3. The schema variability point is hard to address in a quick note like this one. That’s because it relies on an imprecise, empirical claim along the lines of “there is or will be a significantly large set of applications in which the cost of keeping schemas updated in the conventional manner is unacceptably large.” I imagine there’s no way you’ll ever accept that claim without a persuasive set of examples (one or two examples wouldn’t suffice). We should agree to disagree for now.
I agree, but it doesn’t have to be. And I’m not saying caching is simple. But the caching needs for XML aren’t (as far as I’ve ever seen) different than those for other requests, like HTML pages.
Yes, in that case the XML value is just that – a value, something atomic to be referred to in toto. Certainly as time goes on, if “blah” comes to acquire critical information used in queries, it can be extracted and used in queries without the eccentricities of repeated XPath (and attendant parsing).
Consider the appropriate implementations for short, tabular records to be at one
end of a spectrum.
Consider the appropriate implementations for BLOBs/CLOBs with some indexing
looking insider them to be at the other end of this spectrum.
Then native XML could be said to be around the midpoint of the spectrum.
The question is whether there is a substantial body of apps for which neither
endpoint of the spectrum is good enough.
Early users of the native XML products provide persuasive evidence that
are some such apps at this time. Given the relative maturity of native XML
vs. older technologies, I think it is likely that the range of apps for which
native XML implementations are a good idea will grow.
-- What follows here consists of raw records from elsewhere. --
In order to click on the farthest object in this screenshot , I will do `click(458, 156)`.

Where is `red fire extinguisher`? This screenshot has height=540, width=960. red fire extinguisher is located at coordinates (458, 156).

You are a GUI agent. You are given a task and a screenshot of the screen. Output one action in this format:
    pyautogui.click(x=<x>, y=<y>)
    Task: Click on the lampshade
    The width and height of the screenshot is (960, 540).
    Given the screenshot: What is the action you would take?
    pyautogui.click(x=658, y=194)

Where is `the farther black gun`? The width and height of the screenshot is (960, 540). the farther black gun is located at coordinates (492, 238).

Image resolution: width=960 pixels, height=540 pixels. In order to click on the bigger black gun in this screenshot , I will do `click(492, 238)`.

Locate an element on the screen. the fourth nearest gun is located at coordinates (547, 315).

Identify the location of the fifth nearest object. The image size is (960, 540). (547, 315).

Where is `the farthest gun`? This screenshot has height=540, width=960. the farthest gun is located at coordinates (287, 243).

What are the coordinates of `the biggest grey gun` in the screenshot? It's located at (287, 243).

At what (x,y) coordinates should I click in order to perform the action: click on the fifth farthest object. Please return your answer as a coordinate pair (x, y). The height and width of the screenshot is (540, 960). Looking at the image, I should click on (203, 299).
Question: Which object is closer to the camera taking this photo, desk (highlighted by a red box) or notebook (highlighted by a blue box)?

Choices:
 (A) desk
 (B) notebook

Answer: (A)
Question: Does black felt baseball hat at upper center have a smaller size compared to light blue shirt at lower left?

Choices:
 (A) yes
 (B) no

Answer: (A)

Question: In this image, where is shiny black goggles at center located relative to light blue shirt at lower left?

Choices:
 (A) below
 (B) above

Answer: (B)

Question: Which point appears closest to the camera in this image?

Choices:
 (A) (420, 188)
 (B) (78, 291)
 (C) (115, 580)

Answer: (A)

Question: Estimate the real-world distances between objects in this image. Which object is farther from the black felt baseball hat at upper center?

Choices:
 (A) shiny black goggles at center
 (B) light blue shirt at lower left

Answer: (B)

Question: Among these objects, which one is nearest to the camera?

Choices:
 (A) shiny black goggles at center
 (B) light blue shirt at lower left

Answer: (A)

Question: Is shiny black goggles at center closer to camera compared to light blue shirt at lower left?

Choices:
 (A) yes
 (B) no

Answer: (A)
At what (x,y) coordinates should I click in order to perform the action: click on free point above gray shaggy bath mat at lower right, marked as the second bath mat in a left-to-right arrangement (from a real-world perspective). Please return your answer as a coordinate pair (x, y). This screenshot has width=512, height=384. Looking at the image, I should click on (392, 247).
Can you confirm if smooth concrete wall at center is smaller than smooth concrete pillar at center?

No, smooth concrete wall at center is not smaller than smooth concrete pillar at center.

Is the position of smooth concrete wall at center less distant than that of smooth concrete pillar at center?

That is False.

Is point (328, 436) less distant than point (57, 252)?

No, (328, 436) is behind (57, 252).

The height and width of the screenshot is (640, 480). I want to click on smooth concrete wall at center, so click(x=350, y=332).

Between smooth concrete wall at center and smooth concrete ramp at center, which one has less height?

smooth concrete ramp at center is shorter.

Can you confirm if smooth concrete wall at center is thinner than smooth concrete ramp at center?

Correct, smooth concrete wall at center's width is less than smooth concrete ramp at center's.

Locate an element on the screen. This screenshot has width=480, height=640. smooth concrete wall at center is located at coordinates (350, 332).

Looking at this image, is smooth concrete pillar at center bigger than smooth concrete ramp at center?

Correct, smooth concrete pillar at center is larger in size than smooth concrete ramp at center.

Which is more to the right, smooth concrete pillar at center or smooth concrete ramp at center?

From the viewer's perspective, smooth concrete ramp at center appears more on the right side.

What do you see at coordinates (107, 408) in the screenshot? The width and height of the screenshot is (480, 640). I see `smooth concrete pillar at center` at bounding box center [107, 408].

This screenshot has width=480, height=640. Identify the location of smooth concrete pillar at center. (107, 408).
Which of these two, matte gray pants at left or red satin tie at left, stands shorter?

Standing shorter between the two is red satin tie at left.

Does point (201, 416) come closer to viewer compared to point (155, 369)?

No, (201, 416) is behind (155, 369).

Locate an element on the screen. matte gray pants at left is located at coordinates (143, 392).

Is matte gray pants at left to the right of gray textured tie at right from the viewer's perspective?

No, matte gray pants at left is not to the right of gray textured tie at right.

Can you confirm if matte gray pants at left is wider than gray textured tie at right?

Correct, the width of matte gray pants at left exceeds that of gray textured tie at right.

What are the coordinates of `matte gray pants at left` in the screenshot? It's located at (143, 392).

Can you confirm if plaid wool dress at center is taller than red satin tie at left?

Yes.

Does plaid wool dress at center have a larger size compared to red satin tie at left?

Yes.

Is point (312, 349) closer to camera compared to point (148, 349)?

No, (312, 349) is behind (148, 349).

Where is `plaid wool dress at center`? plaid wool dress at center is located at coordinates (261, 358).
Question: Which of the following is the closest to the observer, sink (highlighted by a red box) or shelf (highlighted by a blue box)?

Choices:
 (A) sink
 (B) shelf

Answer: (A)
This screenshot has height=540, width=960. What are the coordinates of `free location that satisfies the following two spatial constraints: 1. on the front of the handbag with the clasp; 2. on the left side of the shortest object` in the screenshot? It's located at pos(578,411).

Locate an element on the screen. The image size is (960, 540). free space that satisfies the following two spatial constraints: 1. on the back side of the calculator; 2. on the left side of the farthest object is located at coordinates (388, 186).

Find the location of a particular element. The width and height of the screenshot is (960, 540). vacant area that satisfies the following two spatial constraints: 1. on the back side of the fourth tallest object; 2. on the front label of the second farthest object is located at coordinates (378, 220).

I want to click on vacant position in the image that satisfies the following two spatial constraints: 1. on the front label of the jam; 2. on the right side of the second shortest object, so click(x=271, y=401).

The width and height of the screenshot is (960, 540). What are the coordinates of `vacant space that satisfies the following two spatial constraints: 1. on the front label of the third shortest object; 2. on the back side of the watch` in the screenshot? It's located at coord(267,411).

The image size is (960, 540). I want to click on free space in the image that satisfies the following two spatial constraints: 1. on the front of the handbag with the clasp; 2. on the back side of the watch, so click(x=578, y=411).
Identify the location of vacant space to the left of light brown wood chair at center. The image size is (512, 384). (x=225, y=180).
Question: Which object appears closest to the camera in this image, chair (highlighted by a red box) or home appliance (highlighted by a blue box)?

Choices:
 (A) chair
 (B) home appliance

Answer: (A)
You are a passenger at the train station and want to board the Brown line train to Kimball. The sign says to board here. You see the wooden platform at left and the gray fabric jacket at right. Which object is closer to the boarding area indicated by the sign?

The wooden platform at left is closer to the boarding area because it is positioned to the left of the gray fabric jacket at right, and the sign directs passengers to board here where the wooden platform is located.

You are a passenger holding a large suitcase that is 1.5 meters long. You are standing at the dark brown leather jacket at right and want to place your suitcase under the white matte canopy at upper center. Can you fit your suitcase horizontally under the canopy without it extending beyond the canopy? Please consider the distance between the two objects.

Please note, however, that in most cases you can close your eyes, ignore the
implementation, and access the data in SQL. So the discussions about physical
and logical implementations can be at least partially separated. I know that
you and I have a sharp disagreement on the logical implementations, one that’s not
going to get resolved in my favor unless you some day become convinced of the
usefulness of variable schemas and/or the importance of sophisticated document
processing.
But you might want to reconsider your views on the physical side.